## Assignment
Count the lines in the rows below that contain the word "Republic". Reply with the number alone.

## Source text of formatted documents
------------------------------------

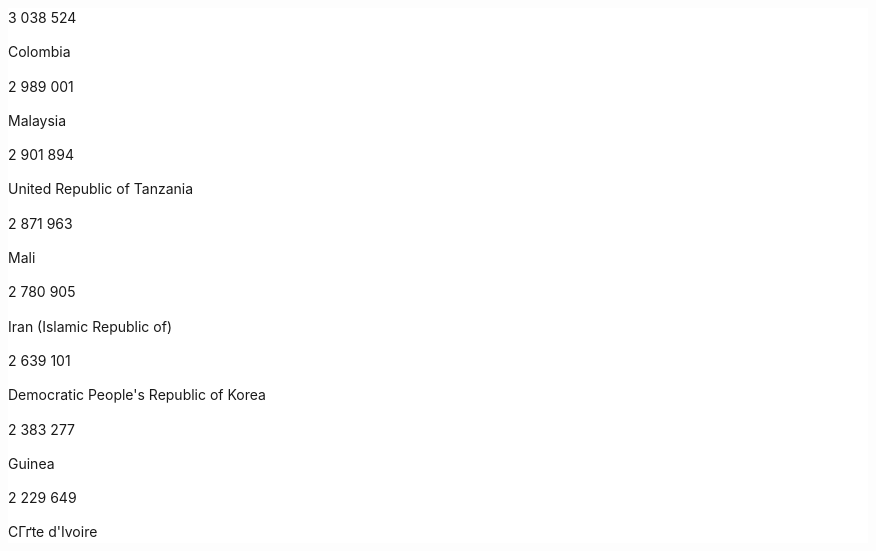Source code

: 
3 038 524






Colombia


2 989 001






Malaysia


2 901 894






United Republic of Tanzania


2 871 963






Mali


2 780 905






Iran (Islamic Republic of)


2 639 101






Democratic People&#39;s Republic of Korea


2 383 277






Guinea


2 229 649






CГґte d&#39;Ivoire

------------------------------------

## Result of the task
3